Michael no dejaba de tocar. Deslizaba las crines de caballo sobre las cuerdas y arrancaba del violín palabras sueltas que se ordenaban a su antojo: el origen, cuando sólo éramos barro, y el Amor abrió los ojos y nació el día, y los cerró y nació la noche, la compasión de Matthieu, que dibujó más allá de la muerte un horizonte teñido de rosa, como los horizontes de África, la partitura de la tormenta, la armonía total, cada vez más próxima…
Sintió que el alma de Rachel se alejaba, y al mismo tiempo comprobó que no la perdía. ¡Sigues conmigo!
No podía ser más feliz.
Los dos eran uno, uno, por siempre uno.
Dejó de tocar. Se le cayeron los brazos. Levantó la vista al cielo, hacia la isla de la luna. La lluvia le golpeaba en la cara.

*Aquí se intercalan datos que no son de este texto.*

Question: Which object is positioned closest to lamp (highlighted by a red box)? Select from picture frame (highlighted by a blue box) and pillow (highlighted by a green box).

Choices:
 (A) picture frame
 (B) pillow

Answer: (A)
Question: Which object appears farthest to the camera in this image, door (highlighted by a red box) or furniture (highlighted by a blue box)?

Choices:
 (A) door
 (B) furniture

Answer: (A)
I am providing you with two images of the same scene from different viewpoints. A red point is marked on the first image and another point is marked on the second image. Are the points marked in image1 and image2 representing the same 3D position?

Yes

—No te olvides de esperarme, mi amor…
Se tumbó en el suelo, acurrucado sobre el mármol frío. Colocó a su lado el instrumento con sumo cariño y cerró los ojos. Las voces de las caracolas… El arrullo de las hojas movidas por el viento… Tam… Tam… Tam… escuchó, mientras el violín se llenaba con el agua de la tormenta.
Fin
Opera Garnier, París
1 de septiembre de 2010, 21:08 horas
M
ichael Steiner contemplaba fascinado el manuscrito que unos minutos antes había caído en sus manos. ¿Cómo era posible que cupiera tanta emoción en apenas cuatro páginas? Jamás habría imaginado al Rey Sol muriendo solo, atormentado no por su pasado errático, sino por no haber tenido el valor suficiente para cambiar el futuro.

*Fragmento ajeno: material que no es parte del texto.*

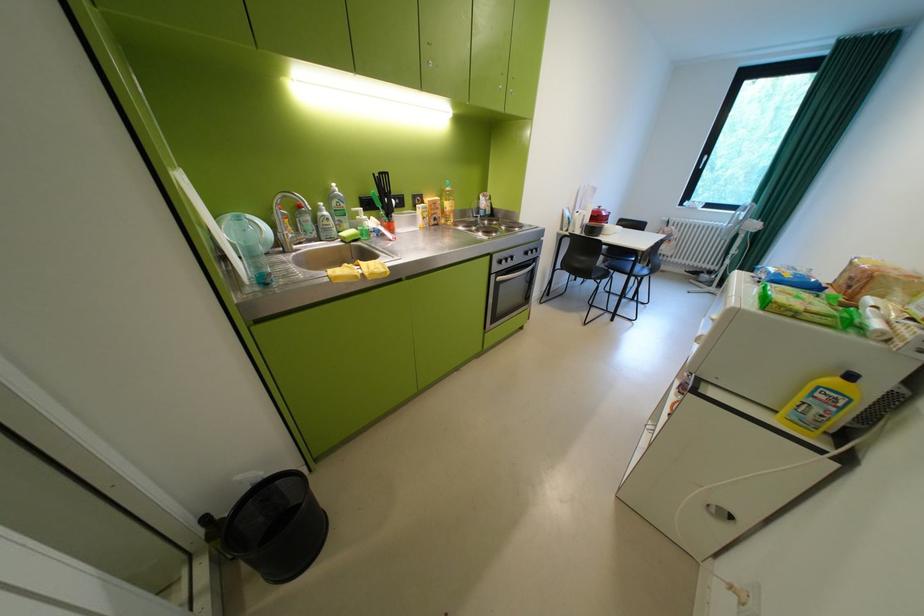
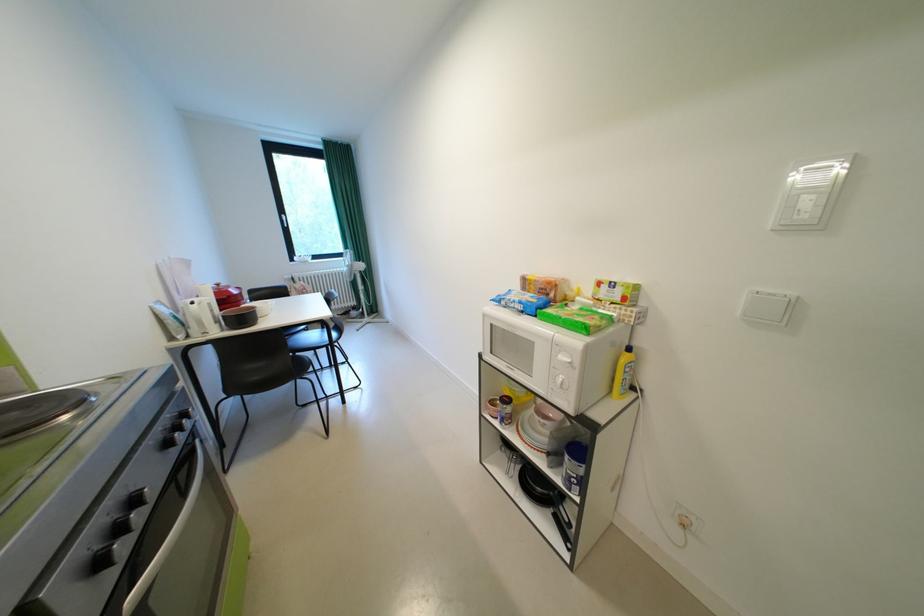
Question: The camera is either moving clockwise (left) or counter-clockwise (right) around the object. The first image is from the beginning of the video and the second image is from the end. Is the camera moving left or right when shooting the video?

El suelo del archivo vibró con un redoble de timbales. Resonaban los ecos del
Diálogo del viento y del mar
de Claude Debussy que, en ese mismo instante, alcanzaba el clímax en el escenario. Michael levantó la vista.
—El Rey Sol dice que, a punto de morir, sólo podía pensar en la noche que ese misterioso violinista compuso su primera tormenta. ¿De quién se trata?
Fabien Rocher no pudo frenar una abierta sonrisa.
—La verdad es que yo tampoco lo sé. Pero termina de leer el manuscrito y entenderás por qué te lo he mostrado. Te aseguro que no vas a creerlo.
Michael retrocedió unas líneas antes de seguir.
… ¡Qué distinta habría sido la muerte! Sé que me quedan apenas unas horas antes de convertirme en un fardo de piel reseca sobre esta cama, y sólo pienso en la noche que compusiste tu primera tormenta.
¿Por qué no me di cuenta de que podía haber reinado por siempre más allá del Sol? ¿Cómo pudo cegarme de tal modo, hasta el punto de impedir que divisase la isla de la luna? Fui tan ingenuo como para pensar que lo infinito cabía en este mundo minúsculo. ¿A qué dios que se precie de serlo le interesarían las miserias que ofrece esta vida breve, imperceptible desde la inmensidad del cosmos? ¡Maldito Matthieu! Apareciste en el momento preciso para anunciarme que estaba por nacer una nueva era, y a mí, que creía poderlo todo, me faltó valor para cambiar el mundo. Aún recuerdo la noche de la Orangerie, cuando tiraste al suelo mis naranjos. Ya entonces percibí en tus ojos la grandeza de los elegidos. Estabas tan vivo… como un ángel que ha sobrevivido al trance de la muerte. Pero aparté la mirada y seguí obsesionado con enfundarme jubones de la seda más satinada, mi ambición creaba demonios en el África pura, ni siquiera me percataba de que mis posesiones europeas estaban amenazadas, fundía obras de arte para construir cañones que se oxidaban en el campo de batalla… y desprecié tu melodía. Una melodía sin un ápice de plomo, sólo oro. Una melodía que era sólo amor. ¿Qué somos, ahora lo sé, sino amor?